When asked what a digital strategy is – my elevator answer is that digital covers mobile, social, web, apps, etc. and strategy is the ‘how’ to achieve a gap between where a company or brand is currently and where they want to go.   Arriving at a digital strategy & plan is more complicated than I’m making it sound but essentially it is a gap analysis done right.  (not minimizing the difference between strategy and good execution).  Simpler – I say that digital strategy is identifying which of the 20 digital opportunities facing a business are the right ones for business, brand and marketing.   (long elevator ride right!)

Back in late 2009 – early 2010 – I thought myself quite progressive by labelling myself a digital strategist but the actual role, its qualifications, the job description and deliverables are much confused today.   

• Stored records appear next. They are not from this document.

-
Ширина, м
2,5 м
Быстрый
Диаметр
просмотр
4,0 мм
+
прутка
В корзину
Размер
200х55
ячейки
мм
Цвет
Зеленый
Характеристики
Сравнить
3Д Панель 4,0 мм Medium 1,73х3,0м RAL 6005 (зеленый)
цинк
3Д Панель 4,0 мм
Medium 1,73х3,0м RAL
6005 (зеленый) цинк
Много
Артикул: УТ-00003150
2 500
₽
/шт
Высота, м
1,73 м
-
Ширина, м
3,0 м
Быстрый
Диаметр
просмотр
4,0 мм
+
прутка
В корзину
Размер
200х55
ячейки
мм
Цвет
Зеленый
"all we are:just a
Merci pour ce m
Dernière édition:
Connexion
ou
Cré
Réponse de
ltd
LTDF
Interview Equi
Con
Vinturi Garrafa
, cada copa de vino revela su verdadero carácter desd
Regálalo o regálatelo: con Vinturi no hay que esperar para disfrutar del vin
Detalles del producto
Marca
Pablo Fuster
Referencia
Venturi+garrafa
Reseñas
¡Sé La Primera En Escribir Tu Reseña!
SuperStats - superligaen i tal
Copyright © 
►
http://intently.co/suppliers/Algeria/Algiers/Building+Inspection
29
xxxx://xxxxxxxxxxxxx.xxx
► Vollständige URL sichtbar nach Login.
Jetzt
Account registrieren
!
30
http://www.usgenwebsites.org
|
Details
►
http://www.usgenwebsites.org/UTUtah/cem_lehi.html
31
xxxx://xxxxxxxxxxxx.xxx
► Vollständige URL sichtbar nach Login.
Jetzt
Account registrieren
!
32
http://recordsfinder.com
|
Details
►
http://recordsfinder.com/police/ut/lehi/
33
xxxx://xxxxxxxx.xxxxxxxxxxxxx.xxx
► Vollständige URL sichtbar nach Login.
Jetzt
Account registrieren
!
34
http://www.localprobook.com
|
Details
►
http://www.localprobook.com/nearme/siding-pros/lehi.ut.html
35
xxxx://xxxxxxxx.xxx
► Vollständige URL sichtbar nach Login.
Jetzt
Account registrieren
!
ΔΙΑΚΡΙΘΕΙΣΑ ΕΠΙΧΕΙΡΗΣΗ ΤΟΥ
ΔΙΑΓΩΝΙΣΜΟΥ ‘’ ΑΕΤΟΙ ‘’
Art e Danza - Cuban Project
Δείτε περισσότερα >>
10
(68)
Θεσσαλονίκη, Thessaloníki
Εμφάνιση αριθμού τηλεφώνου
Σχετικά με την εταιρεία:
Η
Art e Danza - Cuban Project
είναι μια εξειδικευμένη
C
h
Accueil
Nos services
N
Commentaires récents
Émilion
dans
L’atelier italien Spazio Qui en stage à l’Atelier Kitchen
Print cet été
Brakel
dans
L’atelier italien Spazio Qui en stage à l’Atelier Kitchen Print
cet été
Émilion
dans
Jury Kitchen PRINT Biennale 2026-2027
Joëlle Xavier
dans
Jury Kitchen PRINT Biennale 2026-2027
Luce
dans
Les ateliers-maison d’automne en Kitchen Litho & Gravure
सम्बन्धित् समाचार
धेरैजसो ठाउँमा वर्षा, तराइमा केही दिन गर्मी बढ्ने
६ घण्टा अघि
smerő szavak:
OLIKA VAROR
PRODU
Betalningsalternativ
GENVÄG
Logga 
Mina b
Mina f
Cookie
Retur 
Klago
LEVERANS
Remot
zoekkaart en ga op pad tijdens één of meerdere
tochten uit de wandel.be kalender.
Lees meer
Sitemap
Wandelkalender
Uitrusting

And this was the topic of tonight’s discussion with a meeting of the minds with Paul Crowe at Bnotions , @pcrowe – a growing dev/strategy/start up into cool mobile, game things +.  Among the audience – @Ianbarnett, @michaelnus and Rick Jacobs  – all very bright, articulate and seasoned folks.

Couple great gems coming out of our dicussion. 

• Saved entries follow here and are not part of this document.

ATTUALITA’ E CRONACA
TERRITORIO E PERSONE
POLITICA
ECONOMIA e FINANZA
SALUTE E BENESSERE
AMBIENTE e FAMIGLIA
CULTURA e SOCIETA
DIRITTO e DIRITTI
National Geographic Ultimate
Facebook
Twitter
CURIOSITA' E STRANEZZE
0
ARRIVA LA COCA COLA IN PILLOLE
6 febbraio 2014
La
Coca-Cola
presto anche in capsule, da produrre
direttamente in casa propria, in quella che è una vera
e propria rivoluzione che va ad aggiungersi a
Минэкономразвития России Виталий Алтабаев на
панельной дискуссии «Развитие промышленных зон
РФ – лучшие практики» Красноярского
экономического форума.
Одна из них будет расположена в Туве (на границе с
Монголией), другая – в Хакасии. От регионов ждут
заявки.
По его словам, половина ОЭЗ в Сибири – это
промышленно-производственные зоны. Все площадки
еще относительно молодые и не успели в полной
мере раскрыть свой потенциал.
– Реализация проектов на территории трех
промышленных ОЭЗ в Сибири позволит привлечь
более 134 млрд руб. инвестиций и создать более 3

1. we debated over a framework for developing a digital stategy.  It was a different lense than I’ve used but it actually worked well and I’m grateful to see a new perspective.

2.  we spoke about a digital strategist being a rather senior, long tail digital/strategy experienced individual – though not to say that there isn’t a need for junior strategists and career path for this senior role.

3. there are tiers to digital strategy – that sometimes the deliverable is large and other times quite small. (or the timeframe to complete is tight)

4. I spoke of the role of a digital review or business review plays in arriving at a digital strategy.  A digital strategy often has optimization of existing digital assets as a goal and this is only best understood by reviewing performance.

5. I also spoke of how the strategy needs to be separated from the plan – which is what my own ad agency/planning department has teased out of me – forcing a focused strategy from the planning/roadmap stage.

Anyhow – the popcorn is ready.. I welcome your thoughts on the matter.